By Greg Blonder
April 3, 2003, 4:00 AM PT
"Ripping"
a copy of a friend's music CD, or grabbing a track from a Napster-like
service on the Internet, is stealing, plain and simple.
Music fans, seeking to justify this casual act of larceny, claim they're
really supporting an economic boycott of a usurious and uncreative music
industry. "Cybershoplifting," reply the record companies, seizing
the opportunity to impose their opaque and onerous copyright schemes on
the listening public.
While the
battle rages on, piling up legal fees and taking the joy out of music,
a simpler solution is on the horizon. The best way to stem this tidal
wave of thievery is to give the music away.
Free content,
by itself, is not at all that unusual. Broadcast television is "free"--at
least to the viewer--courtesy of ad-supported subsidies, as are radio,
many concerts and sporting events. But even those services commanding
a fee today should become free tomorrow as the economics of music distribution
take radical new shape.
To understand
how, we would do well to look at a very different industry, but one with
surprising parallels to music: 19th-century fuel delivery. In the late
1800s, when a tenant sought to warm a cold apartment, she had to buy her
own coal from passing coal wagons and then haul it in coal buckets up
to her fourth-floor kitchen. This apparently straightforward transaction
brought with it considerable challenges for wagon drivers.
Theft was
endemic. Stories abound of coal wagons stripped of half their load by
street urchins before a first delivery could be made. Various solutions
to improve security were proposed, including various patented coal locks.

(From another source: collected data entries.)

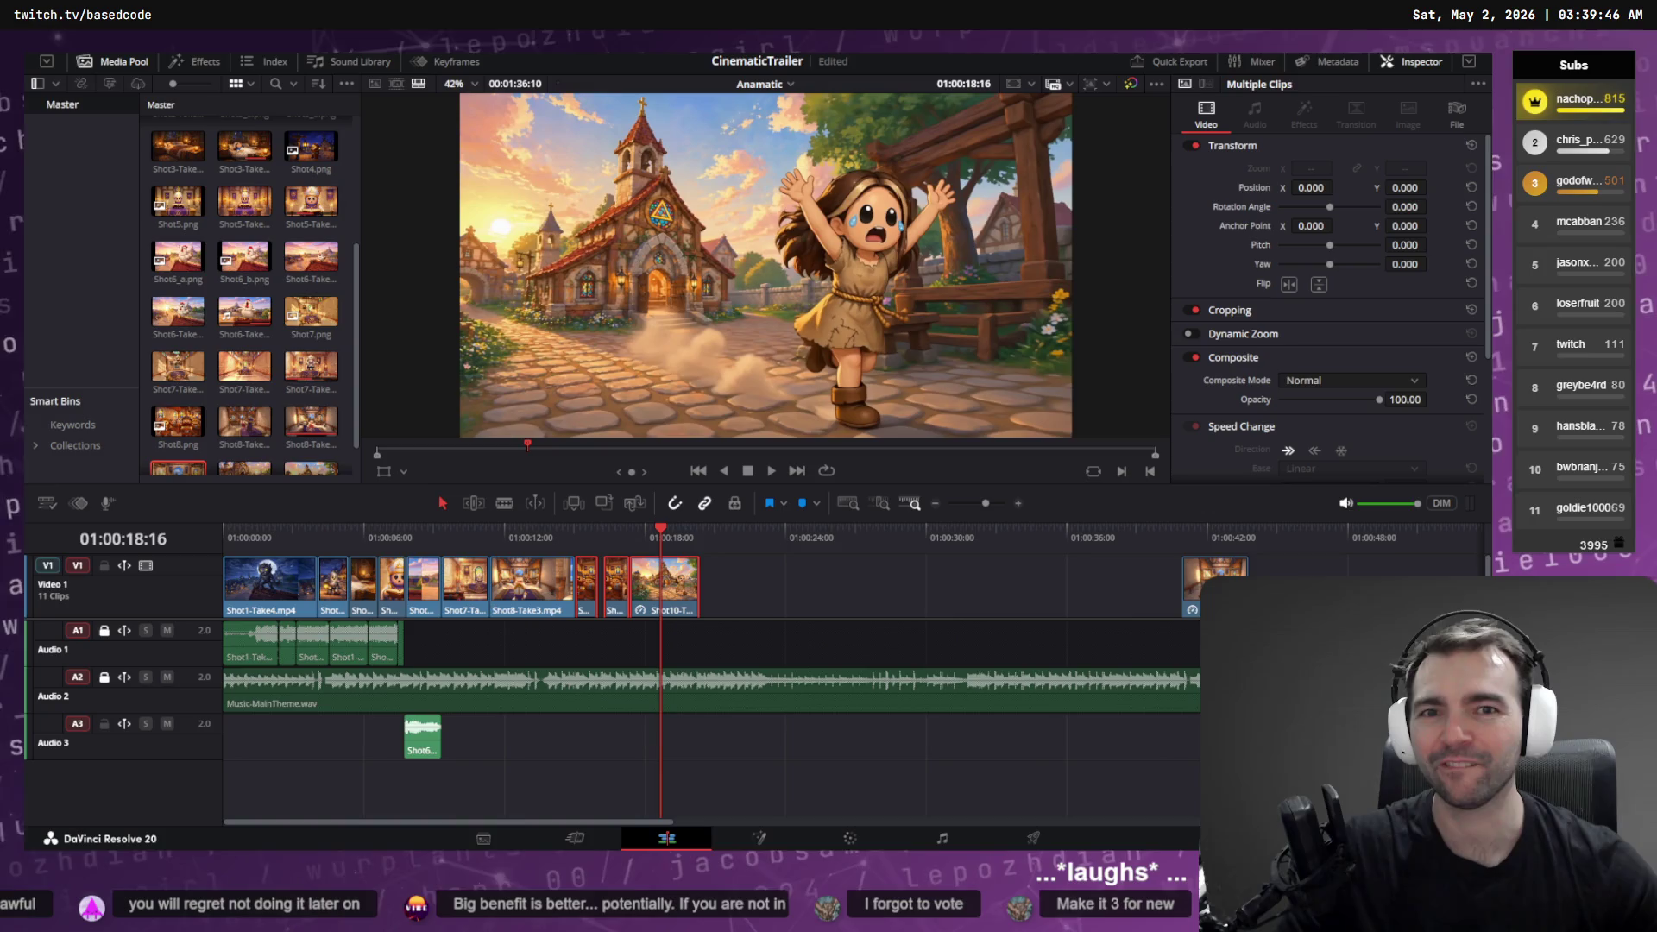
Step: Compare the running-girl shot with the church-interior shot, then step back to the aisle and altar shots
click(673, 537)
drag(672, 537, 649, 538)
click(590, 534)
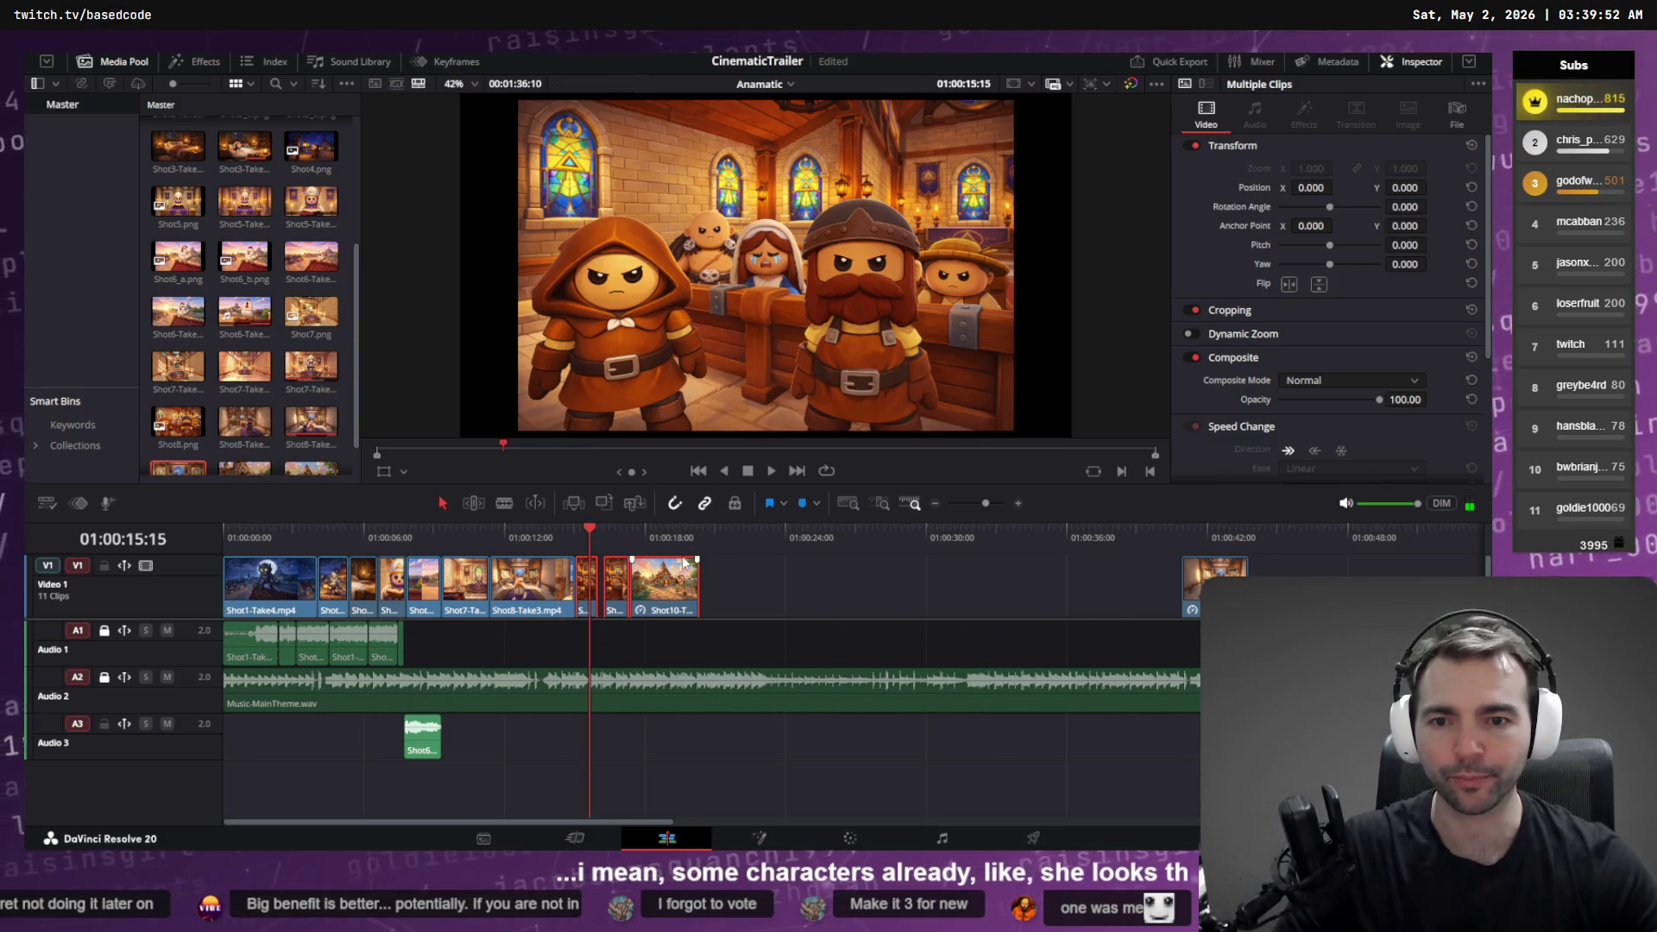
click(663, 543)
click(590, 543)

The ultimate solution, however, proved to be something quite different:
a new distribution model that made coal theft irrelevant. It was called
central heating.
Coal distributors
sold their product efficiently in one large delivery to apartment landlords,
at the same time removing the incentive for individual tenants to steal.
Landlords could pass a significant part of the savings on to tenants in
their bill for monthly rent. Everyone benefited, even the families of
the coal-stealing urchins.
Similarly,
it is the power of low-cost distribution, combined with subsidized free
services, that will save and transform the music business. Stealing will
become equally irrelevant.
To understand how, consider these statistics: The U.S. music industry
collects $12 billion per year from CD sales to about 50 million active
fans. That means each person spends an average of $250 per year to purchase
around 15 albums a year.
Now, $250
per year is a very interesting number. By next year $250 will buy an MP3
player with a 100GB disk. That disk will hold over 2,000 CDs. Even strapping
on headphones 15 hours a day, a listener would still need over four months
to cruise through every track. For many people, 2,000 CDs is all the classical,
jazz or rock music they will ever care to collect. For others, it's just
about enough to fill a summer vacation with tunes. But it's a lot more
than 15 CDs.
With these
economics, distributing music on flashy plastic disks one album at a time
seems, well, like heating your kitchen with coal. And $250 is not too
high a price for a marketer--even those outside the music business--to
spend acquiring customers, especially those dedicated fans holding an
ad-supported player in their hand 15 hours a day.
Imagine the
possibilities. Buy a new Kia? Get 1,000 albums with every car. Purchase
a lifetime subscription to the Boston Symphony Orchestra? Receive an MP3
player with a library of the world's 2,000 most important classical music
selections. Sign up for a new cellular contract? Get unlimited access
to music from over 30,000 indie bands.
The economics
are such that it would take only one leading company to break the music
distribution mold. Among MP3 player makers, Apple Computer, with its pioneering
iPod and remnant counter-culture customers, is one possibility. Sony--rumored
to earn more from player hardware than from its own music division--is
another. Or it might be a local brand in China, with less to lose.
A workable payment plan?
But how will artists and their agents and lawyers get paid? This time
we can turn for answers not to coal distribution, but to an industry much
closer to musicians' homes: the American Society of Composers, Authors
and Publishers. ASCAP licenses, collects and redistributes music royalties
from music performance venues (like radio stations, concert halls and
so on) to the artists. It determines who gets paid what by polling these
venues to see whose music gets played and how often.
To determine
reimbursement in an MP3 player world, a small sample of users could be
invited periodically to voluntarily, and anonymously share their listening
history stored in the player. Then, just as in the ASCAP model, payments
collected from the music player distributors (Kia, the BSO and the like)
would be split among the copyright owners. No fuss, no complexity and
no secret CD police.
And we consumers
would finally have the freedom to play music where we want it, when we
want it, how we want it.
This is the
future of music, if anyone is listening.